Apesar de ser um símbolo maior da cultura britânica, Jane Austen tem seduzido diversos cineastas norte-americanos – como é o caso de Whit Stillman, que não resistiu a adaptar “Lady Susan” para o grande ecrã. Segundo os especialistas, trata-se de uma obra escrita no início da carreira de Austen – que teria apenas 19 ou 20 anos quando a passou para o papel -, pese embora tenha sido publicada postumamente. E, ao contrário de personagens mais benignas – como Lizzie Bennett ou Emma Woodhouse -, Lady Susan Vernon (Kate Beckinsale) não olha a meios para atingir os fins. Ardilosa e sofisticada, a bela viúva é descrita pela própria cunhada, Mrs Catherine Vernon (Emma Greenwell), como “a serpente do Paraíso”.
Depauperada e com uma filha – Frederica (Morfydd Clark) – a seu cargo, Lady Susan chega a Churchill com um único objectivo em mente: garantir um futuro com estabilidade financeira. Para tal, o “alvo a abater” será Reginald De Courcy (o australiano Xavier Samuel, que já pudemos ver na saga “Twilight”), irmão mais novo de Lady Catherine, com quem pretende dar o nó. Depois de tentar a sorte com Lord Manwaring, a primeira personagem a ser apresentada como “um homem divinamente atraente”, eis que a protagonista decide “deixá-lo cair”, uma vez que pesa sobre ele um terrível inconveniente: Lord Manwaring é casado. Logo, a disponibilidade e a inocência de De Courcy vão ao encontro dos seus desígnios. E é aqui que “Amor e Amizade” (“Love & Friendship” no original) se converte numa master class de manipulação: sempre que há suspeitas em torno do carácter de Lady Susan, rapidamente são dissipadas; sempre que surgem rumores indiscretos sobre o seu passado, depressa se desvanecem. Lady Susan manipula toda a gente em seu redor com a habilidade de um político experiente sem nunca perder a compostura. Para tal contribui o facto de nunca abandonar o luto, exibindo um aspecto de viúva respeitável.

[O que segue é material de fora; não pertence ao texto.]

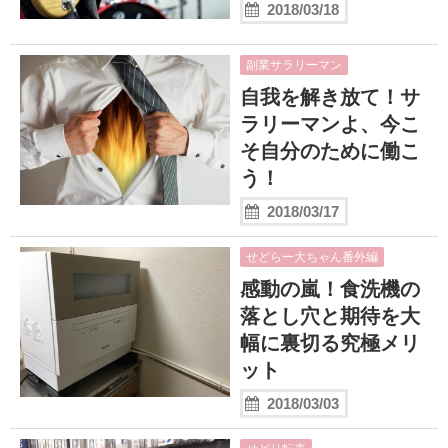
2018/03/18
副業サラリーマン
自我を解き放て！サ
ラリーマンよ、今こ
そ自分のために働こ
う！
2018/03/17
せどらー大ちゃん番外編
感動の嵐！食洗機の
落とし穴と期待を大
幅に裏切る究極メリ
ット
2018/03/03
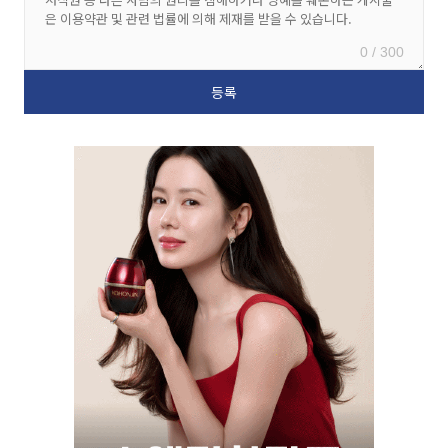
0 / 300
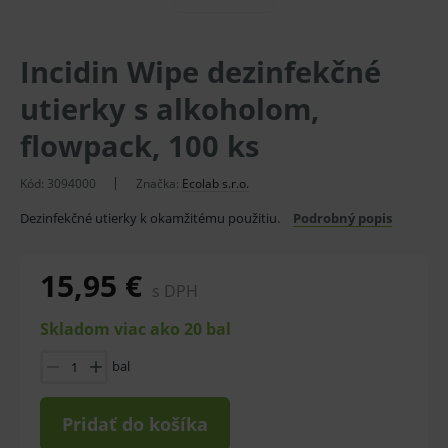
Incidin Wipe dezinfekčné
utierky s alkoholom,
flowpack, 100 ks
Kód:
3094000
Značka:
Ecolab s.r.o.
Dezinfekčné utierky k okamžitému použitiu.
Podrobný popis
15,95 €
s DPH
Skladom viac ako 20 bal
bal
Pridať do košíka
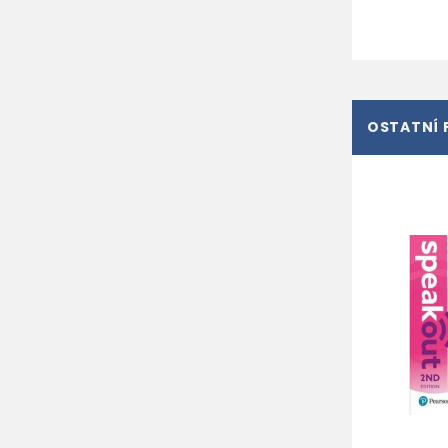
OSTATNÍ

Mesmo no momento em que Frederica se apresenta como uma ameaça aos seus planos, Lady Susan não desarma: em modo de retaliação, convida Sir James Martin (Tom Bennett) a visitá-las em Churchill, prometendo-lhe a mão da filha. O problema é que esta foge de Sir James como o diabo da cruz, já que se trata do tolo da companhia. “Mas o casamento é para toda a vida!”, protesta Frederica. Ao que a mãe habilmente responde: “Não foi o meu caso.” E, embora haja inúmeras situações caricatas em torno deste convidado – desde crer que existem Doze Mandamentos a procurar uma igreja (church) e uma colina (hill) em Churchill -, a viúva insiste: “Ele é bastante tonto, mas não deixa de ter um certo charme.”

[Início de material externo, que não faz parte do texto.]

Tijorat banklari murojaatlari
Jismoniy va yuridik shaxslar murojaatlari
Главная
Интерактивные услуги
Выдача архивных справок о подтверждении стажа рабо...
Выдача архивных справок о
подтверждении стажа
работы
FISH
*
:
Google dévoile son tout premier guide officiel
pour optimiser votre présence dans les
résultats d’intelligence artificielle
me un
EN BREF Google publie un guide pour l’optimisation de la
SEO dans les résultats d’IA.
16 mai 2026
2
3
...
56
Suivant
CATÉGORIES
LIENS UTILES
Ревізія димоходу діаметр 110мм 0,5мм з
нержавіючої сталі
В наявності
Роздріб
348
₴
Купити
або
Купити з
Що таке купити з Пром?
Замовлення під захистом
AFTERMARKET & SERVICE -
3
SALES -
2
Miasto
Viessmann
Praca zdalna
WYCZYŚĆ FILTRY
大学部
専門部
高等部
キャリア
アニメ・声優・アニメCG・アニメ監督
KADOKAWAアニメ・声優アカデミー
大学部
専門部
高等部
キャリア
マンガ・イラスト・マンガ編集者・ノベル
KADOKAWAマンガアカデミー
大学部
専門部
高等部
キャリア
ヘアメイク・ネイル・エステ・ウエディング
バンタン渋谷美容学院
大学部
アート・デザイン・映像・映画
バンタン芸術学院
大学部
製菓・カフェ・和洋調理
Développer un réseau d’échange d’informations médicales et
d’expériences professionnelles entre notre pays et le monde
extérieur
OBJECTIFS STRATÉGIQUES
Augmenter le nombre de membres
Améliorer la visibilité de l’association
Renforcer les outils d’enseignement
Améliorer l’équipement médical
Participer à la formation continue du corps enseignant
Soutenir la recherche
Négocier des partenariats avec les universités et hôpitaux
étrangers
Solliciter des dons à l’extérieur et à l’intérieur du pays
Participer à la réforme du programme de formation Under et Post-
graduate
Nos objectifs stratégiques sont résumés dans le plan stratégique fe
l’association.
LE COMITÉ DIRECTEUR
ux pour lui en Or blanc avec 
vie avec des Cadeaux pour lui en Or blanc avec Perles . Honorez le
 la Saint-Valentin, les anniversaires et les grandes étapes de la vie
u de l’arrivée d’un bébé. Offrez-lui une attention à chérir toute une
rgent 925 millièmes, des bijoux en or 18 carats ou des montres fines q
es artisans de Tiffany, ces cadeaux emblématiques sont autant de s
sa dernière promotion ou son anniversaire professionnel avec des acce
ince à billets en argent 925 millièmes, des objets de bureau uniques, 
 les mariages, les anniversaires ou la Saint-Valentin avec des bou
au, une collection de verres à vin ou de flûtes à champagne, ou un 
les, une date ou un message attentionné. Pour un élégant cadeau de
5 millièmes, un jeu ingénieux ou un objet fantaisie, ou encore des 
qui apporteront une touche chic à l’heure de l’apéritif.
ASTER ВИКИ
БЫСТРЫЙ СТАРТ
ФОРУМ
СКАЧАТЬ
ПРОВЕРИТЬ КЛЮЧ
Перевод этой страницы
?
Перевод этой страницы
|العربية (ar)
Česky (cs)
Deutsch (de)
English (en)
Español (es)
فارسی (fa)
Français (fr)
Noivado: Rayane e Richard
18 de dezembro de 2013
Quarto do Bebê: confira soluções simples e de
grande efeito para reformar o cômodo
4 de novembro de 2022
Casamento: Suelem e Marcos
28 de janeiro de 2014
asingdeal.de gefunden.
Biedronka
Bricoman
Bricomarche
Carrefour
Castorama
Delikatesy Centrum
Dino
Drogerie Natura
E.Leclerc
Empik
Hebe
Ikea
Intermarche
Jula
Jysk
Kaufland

Tudo isto acontece sob o olhar atento da norte-americana Mrs Alicia Johnson (Chloe Sevigny), a sua única amiga e confidente. Apesar de ser a aliada perfeita, pois estamos perante uma mulher sem escrúpulos, Mrs Johnson tem, segundo Lady Susan, um grave defeito: é casada com um homem “demasiado velho para obedecer e demasiado novo para morrer.” (Stephen Fry é o marido em questão, num papel um tudo-nada incipiente para se fazer notar.) Embora Stillman tenha retirado esta frase da novela de Austen, não deixou de introduzir a sua própria marca – como na cena em que o pai de De Courcy (James Fleet) lê uma carta em voz alta, insistindo em referir toda a pontuação.
Este é, aliás, o principal motivo por que este filme se tornou um projecto tão bem-sucedido: os diálogos, muitas vezes assumindo o ritmo de uma screwball comedy, estão repletos de humor e nunca há a tentação de redimir Lady Susan, que guarda a sua jogada mais brilhante para o fim. Kate Beckinsale, que já tinha desempenhado o papel de Emma Woodhouse sob a direcção de Whit Stillman, é absolutamente primorosa. Nunca a perfídia teve tanta graça. Nunca uma comédia de costumes foi tão encantadora. Será difícil ultrapassar a fasquia.